ご迷惑ですが後で引き取りにお伺いいたします。
205号室(名字)
と、書いてありました。
ベランダを覗くと、小さい女児用の服がハンガーに干した状態で落ちています。
この他にもフェイスタオルが、同じようにハンガーに掛かった状態で落ちていました。
それらを拾い上げ軽く払うと、貼り紙の持ち主に返しに行くことにしました。
チャイムを鳴らした後に出てきたのは、ショートヘアーの若い奥さん。
彼女に落とした洗濯物を渡してあげると、
私が取りに行かないといけないのに、わざわざ持ってきて頂いてありがとうございました。

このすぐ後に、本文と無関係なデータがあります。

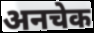
अनचेक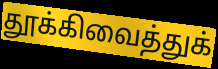
தூக்கிவைத்துக்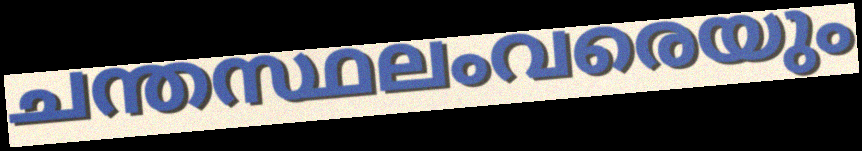
ചന്തസ്ഥലംവരെയുംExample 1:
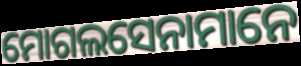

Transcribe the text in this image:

ମୋଗଲସେନାମାନେ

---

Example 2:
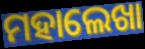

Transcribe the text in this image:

ମହାଲେଖା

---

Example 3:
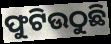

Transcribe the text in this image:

ଫୁଟିଉଠୁଛି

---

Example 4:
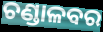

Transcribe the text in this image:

ଚଣ୍ଡାଳବର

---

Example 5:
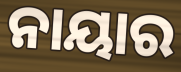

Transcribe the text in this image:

ନାୟାର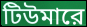
টিউমারেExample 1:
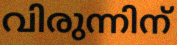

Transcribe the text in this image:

വിരുന്നിന്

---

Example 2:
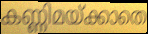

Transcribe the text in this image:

കണ്ണിമയ്ക്കാതെ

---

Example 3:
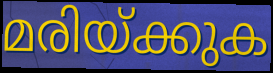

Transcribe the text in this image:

മരിയ്ക്കുക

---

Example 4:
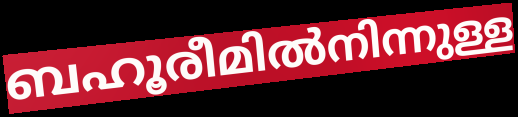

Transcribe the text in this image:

ബഹൂരീമിൽനിന്നുള്ള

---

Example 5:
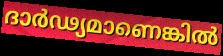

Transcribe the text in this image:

ദാർഢ്യമാണെങ്കിൽ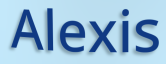
AlexisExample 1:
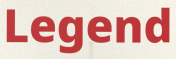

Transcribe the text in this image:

Legend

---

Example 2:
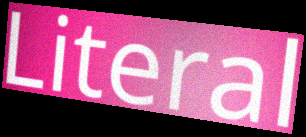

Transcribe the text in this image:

Literal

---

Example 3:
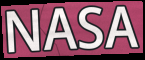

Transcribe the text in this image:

NASA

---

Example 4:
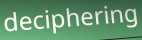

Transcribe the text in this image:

deciphering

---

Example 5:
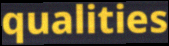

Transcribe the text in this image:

qualities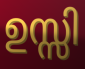
ഉസ്സി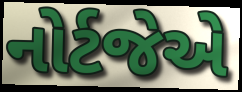
નોર્ટજેએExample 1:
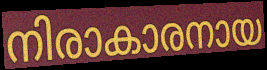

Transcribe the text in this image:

നിരാകാരനായ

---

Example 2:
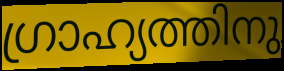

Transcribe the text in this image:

ഗ്രാഹ്യത്തിനു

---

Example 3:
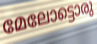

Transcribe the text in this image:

മേലോട്ടൊരു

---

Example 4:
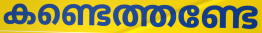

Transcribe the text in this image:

കണ്ടെത്തണ്ടേ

これからは気を付けますから。
と言って、謝られました。
帰り間際に、部屋からひょっこりと顔を出した女の子。
「ママぁ、このおじさん誰?」
「この人はね、ママが落としたあーちゃんの服を持ってきてくれたの」
「あーちゃんもありがとうって言って」
「おじさん、ありがとう」
「どういたしまして」
「それでは失礼します」
「ありがとうございました」
「おじさんバイバイ」
ある日、予定を早く切り上げて帰宅すると、この親子とスーパーで出合いました。
帰りが一緒になったこともあって、色々世間話をして。
あーちゃんと呼ばれた女の子が愛莉という名前で5才という事をこの時知りましたが、奥さんがチカと知ったのは、こんな誘いがあったから。
こんどの土曜日に娘の誕生日のお祝いするのですがよかったら来ていただけないでしょうか
来ていただけたら娘も喜びます
あれ以来、愛莉ちゃんに好かれてしまったみたいで、何度かアパートの前で遊んでやった事は確かです。

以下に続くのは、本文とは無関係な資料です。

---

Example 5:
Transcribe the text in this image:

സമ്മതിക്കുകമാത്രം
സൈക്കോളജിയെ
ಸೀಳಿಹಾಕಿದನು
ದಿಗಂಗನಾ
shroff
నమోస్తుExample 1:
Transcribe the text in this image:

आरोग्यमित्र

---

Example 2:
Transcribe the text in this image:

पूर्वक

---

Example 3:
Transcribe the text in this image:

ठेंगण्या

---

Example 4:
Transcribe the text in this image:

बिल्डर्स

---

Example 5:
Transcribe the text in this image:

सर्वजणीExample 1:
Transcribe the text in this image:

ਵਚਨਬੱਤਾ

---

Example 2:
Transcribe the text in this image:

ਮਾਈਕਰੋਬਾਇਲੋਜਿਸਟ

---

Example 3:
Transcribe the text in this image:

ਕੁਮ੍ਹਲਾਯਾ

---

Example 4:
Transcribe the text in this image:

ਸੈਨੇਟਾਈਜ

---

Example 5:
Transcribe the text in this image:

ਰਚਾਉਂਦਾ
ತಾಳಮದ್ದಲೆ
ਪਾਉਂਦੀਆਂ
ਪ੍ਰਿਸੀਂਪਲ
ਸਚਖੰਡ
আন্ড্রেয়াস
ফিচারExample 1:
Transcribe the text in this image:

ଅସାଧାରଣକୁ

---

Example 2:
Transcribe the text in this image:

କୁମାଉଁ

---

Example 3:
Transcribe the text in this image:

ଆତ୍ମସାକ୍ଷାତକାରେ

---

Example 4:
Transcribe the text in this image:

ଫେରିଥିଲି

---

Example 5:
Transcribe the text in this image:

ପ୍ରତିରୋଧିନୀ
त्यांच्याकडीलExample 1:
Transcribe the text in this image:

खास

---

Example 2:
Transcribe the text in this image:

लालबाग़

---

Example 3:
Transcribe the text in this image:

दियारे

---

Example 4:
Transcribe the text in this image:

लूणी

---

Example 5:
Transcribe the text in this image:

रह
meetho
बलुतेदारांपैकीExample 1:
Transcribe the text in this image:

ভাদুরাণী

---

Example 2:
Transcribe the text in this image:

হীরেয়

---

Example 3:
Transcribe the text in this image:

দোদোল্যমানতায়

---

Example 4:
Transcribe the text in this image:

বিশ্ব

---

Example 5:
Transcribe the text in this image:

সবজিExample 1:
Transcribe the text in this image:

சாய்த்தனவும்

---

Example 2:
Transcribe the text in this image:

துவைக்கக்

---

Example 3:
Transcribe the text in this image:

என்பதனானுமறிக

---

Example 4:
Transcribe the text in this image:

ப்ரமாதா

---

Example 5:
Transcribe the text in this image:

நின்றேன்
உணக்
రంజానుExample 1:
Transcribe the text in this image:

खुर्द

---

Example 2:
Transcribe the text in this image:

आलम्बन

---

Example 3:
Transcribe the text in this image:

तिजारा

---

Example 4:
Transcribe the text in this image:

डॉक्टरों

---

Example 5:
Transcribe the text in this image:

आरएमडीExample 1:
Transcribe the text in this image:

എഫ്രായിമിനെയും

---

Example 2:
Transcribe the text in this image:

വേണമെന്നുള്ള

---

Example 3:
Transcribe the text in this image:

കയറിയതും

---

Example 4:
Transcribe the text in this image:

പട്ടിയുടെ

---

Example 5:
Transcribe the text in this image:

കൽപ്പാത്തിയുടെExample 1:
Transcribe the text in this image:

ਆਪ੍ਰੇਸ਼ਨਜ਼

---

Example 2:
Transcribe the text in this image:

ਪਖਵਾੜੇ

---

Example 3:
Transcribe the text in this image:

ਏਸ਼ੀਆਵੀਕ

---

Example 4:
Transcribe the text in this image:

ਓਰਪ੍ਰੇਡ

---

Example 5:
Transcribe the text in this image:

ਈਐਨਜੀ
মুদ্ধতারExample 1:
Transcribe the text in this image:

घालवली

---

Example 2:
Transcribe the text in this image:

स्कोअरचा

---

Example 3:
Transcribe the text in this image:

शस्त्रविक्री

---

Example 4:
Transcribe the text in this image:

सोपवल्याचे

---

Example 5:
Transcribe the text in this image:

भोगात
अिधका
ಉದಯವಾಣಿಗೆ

知り合って数ヶ月経ちますが、これまでご主人を一度も見た事がないのが不思議でした。
単身赴任か何か(例えば病気で入院中)で居ないのだろうと思い、愛莉ちゃんも寂しがるといけないという考えで、敢えて聞くことはなかったけれど。
愛莉ちゃんの誕生会は、主役の愛莉ちゃんと奥さん、そして私の3人だけで午後から始まりました。

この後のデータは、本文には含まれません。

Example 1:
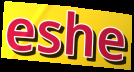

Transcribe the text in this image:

eshe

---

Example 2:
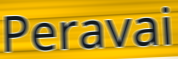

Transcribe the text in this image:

Peravai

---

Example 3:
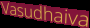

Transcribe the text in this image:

Vasudhaiva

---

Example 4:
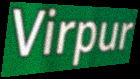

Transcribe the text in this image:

Virpur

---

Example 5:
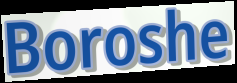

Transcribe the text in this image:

Boroshe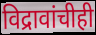
विद्रावांचीही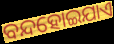
ବନ୍ଦହୋଇଯାଏ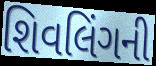
શિવલિંગનીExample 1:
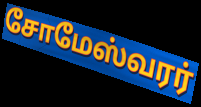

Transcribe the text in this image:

சோமேஸ்வரர்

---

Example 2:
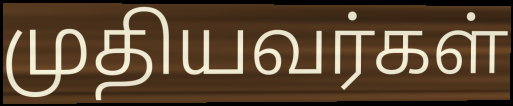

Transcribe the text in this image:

முதியவர்கள்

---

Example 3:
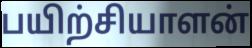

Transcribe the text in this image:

பயிற்சியாளன்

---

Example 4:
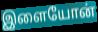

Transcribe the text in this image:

இளையோன்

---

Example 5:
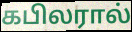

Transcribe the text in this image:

கபிலரால்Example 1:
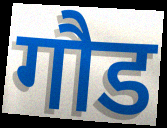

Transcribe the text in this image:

गौड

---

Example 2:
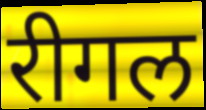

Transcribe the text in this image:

रीगल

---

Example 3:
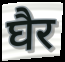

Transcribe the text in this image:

घैर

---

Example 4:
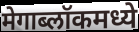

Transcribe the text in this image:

मेगाब्लॉकमध्ये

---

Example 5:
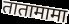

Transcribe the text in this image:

तातामामा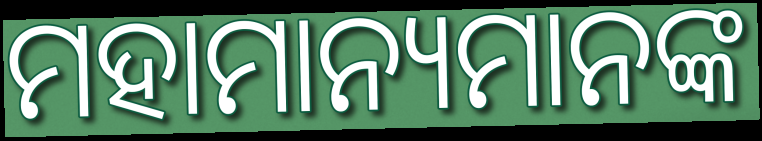
ମହାମାନ୍ୟମାନଙ୍କ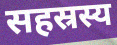
सहस्रस्य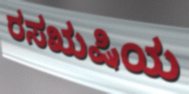
ರಸಋಷಿಯ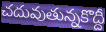
చదువుతున్నకొద్దీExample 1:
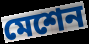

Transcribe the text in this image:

মেশেন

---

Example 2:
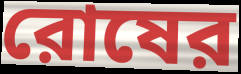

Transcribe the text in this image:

রোষের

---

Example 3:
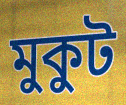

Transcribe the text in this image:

মুকুট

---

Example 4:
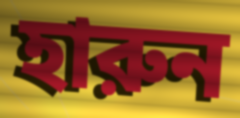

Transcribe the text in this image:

হারুন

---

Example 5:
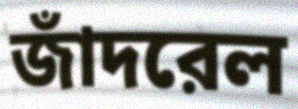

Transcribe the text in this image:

জাঁদরেল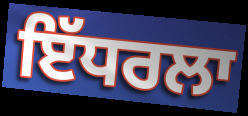
ਇੱਧਰਲਾ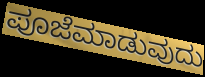
ಪೂಜೆಮಾಡುವುದು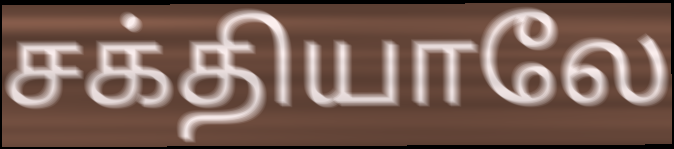
சக்தியாலே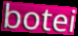
boteiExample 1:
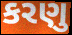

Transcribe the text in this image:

કરણુ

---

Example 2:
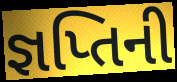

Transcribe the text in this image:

જ્ઞપ્તિની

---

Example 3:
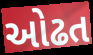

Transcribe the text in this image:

ઓઢત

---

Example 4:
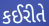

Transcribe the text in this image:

કઈરીતે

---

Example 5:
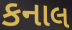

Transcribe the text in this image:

કનાલ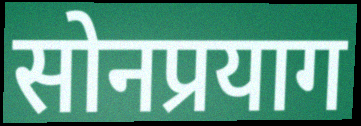
सोनप्रयागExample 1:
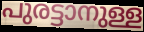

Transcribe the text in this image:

പുരട്ടാനുള്ള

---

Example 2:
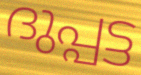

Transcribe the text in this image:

ദുപ്പട്ട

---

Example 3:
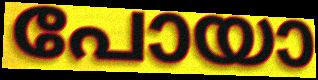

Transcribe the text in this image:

പോയാ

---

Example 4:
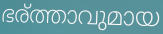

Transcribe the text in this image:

ഭര്ത്താവുമായ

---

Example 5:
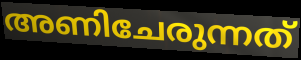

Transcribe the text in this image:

അണിചേരുന്നത്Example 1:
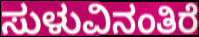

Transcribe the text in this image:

ಸುಳುವಿನಂತಿರೆ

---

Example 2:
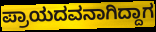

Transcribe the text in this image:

ಪ್ರಾಯದವನಾಗಿದ್ದಾಗ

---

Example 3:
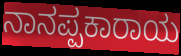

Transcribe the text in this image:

ನಾನಪ್ಪಕಾರಾಯ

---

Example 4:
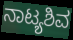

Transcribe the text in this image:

ನಾಟ್ಯಶಿವ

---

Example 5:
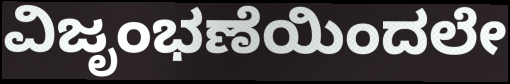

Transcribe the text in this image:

ವಿಜೃಂಭಣೆಯಿಂದಲೇ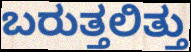
ಬರುತ್ತಲಿತ್ತು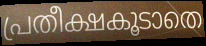
പ്രതീക്ഷകൂടാതെ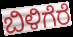
ಬಿಳಿಗೆರೆ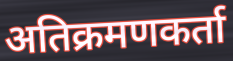
अतिक्रमणकर्ता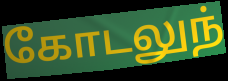
கோடலுந்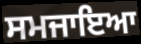
ਸਮਜਾਇਆ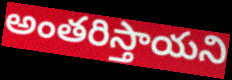
అంతరిస్తాయని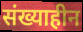
संख्याहीनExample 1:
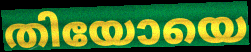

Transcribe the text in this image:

തിയോയെ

用意したプレゼントを愛莉ちゃんにあげると、早速開いて。
あげたのはクレヨンとお絵かきノート、それと保育園児でも読めそうな童話。
「おじさんありがとう」
「こんなことしてもらうつもりなかったのに申し訳ありません、本当にありがとうございます」
「ママぁ、お外でおじさんと遊んでもいい?」
「あーちゃん」
「よし、遊ぼう」
「そんな、悪いです」
「いいから気にしないで、あーちゃんの誕生日会ですよね?」
私は奥さんが呼びに来るまで愛莉ちゃんと遊んであげました。
「ママの名前はぁ、チカって言うんだよ」
「いい名前だね」
「ママは好き?」
「大好き」
「ご飯、一緒に食べていってください」
「ママぁお腹空いたぁ」
手作りの料理がテーブルにところ狭しと並んでいました。
「ママすごい」
「あ、こちらに座って食べてください」
食後には誕生日ケーキの丸いやつにローソクが6本立ててありました。
ローソクの火を愛莉ちゃんが吹き消し、小分けしたケーキを食べていた時の事。
「ママぁ、このおじさんと結婚するの?」
「あーちゃん」
「あーちゃんにはパパがいるからおじさんとあーちゃんのママは結婚しないよ」
「違うもんあーちゃんのパパいないよ」
「愛莉、ママ怒るよ」
散々泣いた挙げ句、疲れて寝てしまった愛莉ちゃん。
奥さんが愛莉ちゃんをベッドに運び入れて、戻ってきた。
「ご免なさい、愛莉が失礼な事言って」
「いいですよ、でも大変ですね」
「失礼ですが、愛莉ちゃんのお父さんとは」
聞くことがタブーとは分かっていたけど、一番気になったところを聞いてみました。
「一昨年に離婚しました」
「実家に戻っていたけれど、風当たりが強くてここに越してきたんです」
「そうでしたか、大変でしたね」
「実は、自分もバツイチなんです」
「自分も一昨年に離婚して」
「子供は?」
「いないです」
「そろそろ、今日は楽しかったです」
「こちらこそありがとうございました」
「また愛莉と遊んでもらえますか?」
「いいですよ、自分も子供が好きですから遠慮せずいつでもどうぞ」
「ありがとうございます。また来てくださいね」
「ありがとう」
何か言いたそうな顔をしていましたが、第一印象が大事なので引き下がることにしました。